Леонид Андреев - Сборник рассказов
– Да пойдешь ты? Убью на месте! – закричал он и замахнулся кулаком.
Собрав в глаза всю силу своей злобы и раздражения, свирепо округлив их, он секунду пристально глядел на щенка и рычал, чтобы напугать. И щенок глядел в сторону своими заплаканными глазками и дрожал.
– Ну, что мне с тобой делать? Что? – с горечью спросил человек.
И, сидя на корточках, он бранил его и жаловался, что не знает, как быть; говорил о товарище, о деле, которое предстоит им сегодня ночью, и грозил щенку скорой и страшной смертью.
И щенок глядел в сторону и молча дрожал.
– А, дурак, пробковая голова! – с отчаянием крикнул человек; как что-то противное, убийственно ненавидимое, подхватил маленькое тельце, дал ему два сильных шлепка и понес к дому.
И диким хохотом разразились, встречая его, дома, заборы и сады. Глухо и темно гоготали застывшие сады и огороды, сметливо и коварно хихикали освещенные окна и всем холодом своих промерзших бревен, всем таинственным и грозным нутром своим, сурово смеялись молчаливые и темные дома:
– Смотрите!

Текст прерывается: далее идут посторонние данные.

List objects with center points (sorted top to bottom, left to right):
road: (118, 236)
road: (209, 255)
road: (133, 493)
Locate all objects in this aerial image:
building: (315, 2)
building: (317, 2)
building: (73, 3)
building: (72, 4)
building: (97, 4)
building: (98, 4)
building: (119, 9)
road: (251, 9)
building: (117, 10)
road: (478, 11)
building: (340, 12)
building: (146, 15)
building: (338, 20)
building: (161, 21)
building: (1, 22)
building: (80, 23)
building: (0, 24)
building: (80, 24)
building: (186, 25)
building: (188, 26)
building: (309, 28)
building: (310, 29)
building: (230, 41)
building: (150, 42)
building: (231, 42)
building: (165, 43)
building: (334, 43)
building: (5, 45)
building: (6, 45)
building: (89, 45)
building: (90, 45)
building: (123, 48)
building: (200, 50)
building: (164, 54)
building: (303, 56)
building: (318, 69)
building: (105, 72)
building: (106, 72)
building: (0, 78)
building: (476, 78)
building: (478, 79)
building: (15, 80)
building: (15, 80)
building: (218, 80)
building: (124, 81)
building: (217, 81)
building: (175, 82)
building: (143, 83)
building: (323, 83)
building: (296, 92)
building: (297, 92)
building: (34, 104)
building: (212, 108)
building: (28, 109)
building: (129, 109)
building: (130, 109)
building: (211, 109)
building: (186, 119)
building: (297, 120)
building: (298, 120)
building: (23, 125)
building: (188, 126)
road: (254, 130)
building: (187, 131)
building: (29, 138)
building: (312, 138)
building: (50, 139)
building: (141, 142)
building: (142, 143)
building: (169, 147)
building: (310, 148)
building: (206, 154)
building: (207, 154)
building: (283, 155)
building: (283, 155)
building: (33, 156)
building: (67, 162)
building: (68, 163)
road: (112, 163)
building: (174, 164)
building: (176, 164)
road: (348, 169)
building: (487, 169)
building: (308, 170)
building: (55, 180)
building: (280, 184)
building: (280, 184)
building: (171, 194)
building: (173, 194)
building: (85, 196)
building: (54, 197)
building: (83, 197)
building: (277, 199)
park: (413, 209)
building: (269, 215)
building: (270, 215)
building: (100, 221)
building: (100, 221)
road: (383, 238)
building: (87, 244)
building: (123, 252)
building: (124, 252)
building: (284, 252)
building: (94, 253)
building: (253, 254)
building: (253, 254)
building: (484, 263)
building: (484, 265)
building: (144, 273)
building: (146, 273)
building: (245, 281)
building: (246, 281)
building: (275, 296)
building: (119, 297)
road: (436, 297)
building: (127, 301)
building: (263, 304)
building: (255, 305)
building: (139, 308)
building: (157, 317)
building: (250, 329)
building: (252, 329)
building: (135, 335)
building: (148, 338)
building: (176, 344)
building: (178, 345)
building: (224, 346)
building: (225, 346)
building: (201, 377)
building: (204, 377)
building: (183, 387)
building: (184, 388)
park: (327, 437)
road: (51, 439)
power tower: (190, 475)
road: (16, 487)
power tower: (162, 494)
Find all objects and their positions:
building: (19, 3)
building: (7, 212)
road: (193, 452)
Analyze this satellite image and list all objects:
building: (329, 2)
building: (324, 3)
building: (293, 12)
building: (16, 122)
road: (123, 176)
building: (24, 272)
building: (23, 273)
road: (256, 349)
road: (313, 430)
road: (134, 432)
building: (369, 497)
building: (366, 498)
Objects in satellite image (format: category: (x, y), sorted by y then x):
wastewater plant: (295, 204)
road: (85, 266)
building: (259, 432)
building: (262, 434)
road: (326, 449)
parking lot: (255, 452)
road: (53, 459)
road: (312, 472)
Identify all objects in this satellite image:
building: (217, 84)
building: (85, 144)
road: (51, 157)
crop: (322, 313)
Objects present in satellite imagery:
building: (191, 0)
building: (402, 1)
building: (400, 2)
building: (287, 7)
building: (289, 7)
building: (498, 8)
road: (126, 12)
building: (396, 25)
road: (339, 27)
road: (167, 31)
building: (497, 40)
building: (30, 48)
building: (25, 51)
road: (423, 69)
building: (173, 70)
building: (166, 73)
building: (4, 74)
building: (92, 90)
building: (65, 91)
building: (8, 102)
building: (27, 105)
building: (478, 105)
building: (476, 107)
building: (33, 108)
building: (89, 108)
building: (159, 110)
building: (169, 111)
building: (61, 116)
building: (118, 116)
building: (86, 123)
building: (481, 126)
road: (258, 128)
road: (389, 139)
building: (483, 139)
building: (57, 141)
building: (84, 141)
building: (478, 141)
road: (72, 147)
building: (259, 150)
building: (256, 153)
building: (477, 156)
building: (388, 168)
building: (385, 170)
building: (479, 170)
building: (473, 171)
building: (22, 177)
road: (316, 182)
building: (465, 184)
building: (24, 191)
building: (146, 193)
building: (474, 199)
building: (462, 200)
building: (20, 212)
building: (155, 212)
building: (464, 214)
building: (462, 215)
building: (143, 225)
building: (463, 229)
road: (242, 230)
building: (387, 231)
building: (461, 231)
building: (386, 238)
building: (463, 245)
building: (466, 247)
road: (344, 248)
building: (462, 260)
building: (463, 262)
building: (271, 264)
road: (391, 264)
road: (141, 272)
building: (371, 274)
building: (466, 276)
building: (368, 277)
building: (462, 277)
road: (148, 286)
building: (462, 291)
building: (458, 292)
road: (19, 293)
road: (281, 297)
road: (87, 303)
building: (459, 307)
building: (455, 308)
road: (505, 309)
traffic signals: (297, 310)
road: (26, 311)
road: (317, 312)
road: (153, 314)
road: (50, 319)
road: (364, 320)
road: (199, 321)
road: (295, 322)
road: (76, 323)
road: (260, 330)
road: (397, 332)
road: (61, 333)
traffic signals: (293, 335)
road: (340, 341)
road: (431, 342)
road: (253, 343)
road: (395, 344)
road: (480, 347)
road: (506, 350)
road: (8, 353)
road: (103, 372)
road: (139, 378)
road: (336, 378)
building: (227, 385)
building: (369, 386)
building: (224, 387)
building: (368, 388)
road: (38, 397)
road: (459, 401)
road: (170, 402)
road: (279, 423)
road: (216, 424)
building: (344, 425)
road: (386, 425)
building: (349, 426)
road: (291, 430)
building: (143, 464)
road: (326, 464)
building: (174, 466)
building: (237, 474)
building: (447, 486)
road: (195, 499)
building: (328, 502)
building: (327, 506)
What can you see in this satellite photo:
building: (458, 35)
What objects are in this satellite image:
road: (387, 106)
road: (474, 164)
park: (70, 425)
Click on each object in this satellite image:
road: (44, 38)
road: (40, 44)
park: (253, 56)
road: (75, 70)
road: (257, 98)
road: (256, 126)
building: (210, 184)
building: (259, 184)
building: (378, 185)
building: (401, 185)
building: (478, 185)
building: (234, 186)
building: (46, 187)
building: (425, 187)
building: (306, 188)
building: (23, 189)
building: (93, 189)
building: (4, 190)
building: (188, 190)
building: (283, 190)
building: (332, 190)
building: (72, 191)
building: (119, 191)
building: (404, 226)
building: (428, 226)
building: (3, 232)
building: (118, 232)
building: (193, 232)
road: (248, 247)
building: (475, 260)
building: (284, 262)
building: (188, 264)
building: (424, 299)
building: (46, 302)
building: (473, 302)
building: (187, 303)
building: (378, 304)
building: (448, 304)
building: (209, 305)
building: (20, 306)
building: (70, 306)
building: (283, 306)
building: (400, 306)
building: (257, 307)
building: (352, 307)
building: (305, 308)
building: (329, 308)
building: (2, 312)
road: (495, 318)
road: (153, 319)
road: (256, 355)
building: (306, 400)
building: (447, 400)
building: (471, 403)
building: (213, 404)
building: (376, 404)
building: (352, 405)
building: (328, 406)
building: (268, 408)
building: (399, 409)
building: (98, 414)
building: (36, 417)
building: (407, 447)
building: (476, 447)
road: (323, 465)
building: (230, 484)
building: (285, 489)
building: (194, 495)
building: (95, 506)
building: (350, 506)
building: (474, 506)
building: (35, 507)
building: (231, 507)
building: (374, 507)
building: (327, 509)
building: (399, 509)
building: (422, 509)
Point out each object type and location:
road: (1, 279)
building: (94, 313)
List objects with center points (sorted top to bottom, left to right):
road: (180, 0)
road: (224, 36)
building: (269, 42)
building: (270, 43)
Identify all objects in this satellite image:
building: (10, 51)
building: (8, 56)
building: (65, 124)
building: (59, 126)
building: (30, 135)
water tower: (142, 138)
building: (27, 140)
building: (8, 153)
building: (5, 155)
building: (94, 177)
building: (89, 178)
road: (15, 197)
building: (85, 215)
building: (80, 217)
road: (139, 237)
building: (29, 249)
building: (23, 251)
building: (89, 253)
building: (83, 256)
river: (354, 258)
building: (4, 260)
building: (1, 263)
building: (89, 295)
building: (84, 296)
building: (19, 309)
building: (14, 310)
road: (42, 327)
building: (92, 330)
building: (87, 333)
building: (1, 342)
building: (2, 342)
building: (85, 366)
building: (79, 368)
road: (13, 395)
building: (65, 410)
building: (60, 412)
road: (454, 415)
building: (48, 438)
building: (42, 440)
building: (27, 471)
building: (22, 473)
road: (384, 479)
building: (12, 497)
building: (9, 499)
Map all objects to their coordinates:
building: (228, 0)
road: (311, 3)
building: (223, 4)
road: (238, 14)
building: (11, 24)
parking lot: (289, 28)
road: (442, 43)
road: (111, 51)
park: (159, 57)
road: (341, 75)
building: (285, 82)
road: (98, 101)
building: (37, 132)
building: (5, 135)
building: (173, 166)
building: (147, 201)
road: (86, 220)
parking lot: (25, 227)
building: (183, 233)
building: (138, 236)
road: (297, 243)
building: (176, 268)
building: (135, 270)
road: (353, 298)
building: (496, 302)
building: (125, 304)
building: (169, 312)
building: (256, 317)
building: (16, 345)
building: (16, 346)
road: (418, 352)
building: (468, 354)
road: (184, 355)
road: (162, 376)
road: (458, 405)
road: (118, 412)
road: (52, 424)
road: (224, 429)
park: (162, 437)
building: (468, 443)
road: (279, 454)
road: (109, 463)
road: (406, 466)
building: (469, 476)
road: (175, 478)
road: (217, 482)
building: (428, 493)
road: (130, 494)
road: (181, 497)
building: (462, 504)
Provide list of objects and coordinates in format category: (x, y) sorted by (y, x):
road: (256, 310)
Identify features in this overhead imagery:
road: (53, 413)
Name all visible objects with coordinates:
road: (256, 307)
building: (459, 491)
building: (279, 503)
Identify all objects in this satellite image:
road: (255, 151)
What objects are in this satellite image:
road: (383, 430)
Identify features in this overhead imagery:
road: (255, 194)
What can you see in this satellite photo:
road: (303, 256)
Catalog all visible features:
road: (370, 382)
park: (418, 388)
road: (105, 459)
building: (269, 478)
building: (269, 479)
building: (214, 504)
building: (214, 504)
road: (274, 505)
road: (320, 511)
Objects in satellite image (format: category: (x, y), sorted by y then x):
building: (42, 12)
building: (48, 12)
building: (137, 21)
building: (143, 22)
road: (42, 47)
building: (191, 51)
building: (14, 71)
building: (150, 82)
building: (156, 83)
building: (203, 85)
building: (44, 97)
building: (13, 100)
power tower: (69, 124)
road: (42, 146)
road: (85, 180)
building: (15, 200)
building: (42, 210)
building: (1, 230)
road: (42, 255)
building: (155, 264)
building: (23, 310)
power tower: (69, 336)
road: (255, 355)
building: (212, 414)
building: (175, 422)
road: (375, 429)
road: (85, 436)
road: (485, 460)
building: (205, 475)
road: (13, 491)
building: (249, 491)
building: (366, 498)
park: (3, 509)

Смотрите! Вот идет человек, которому предстоит убийство, и несет щенка. Смотрите! Смотрите на него!
И совестно и страшно стало человеку. Дымным облаком окутывали его злоба и страх, и что-то новое, странное, чего никогда еще не испытывал он в своей отверженной и мучительной жизни вора: какое-то удивительное бессилие, какая-то внутренняя слабость, когда крепки мышцы и злобой сводится сильная рука, а сердце мягко и бессильно. Он ненавидел щенка – и осторожно нес его злобными руками, так бережно и осторожно, как будто была это великая драгоценность, дарованная ему прихотливой судьбой. И сурово оправдывался он:
– Что же я с ним поделаю, если он не идет. Ведь нельзя же, на самом деле!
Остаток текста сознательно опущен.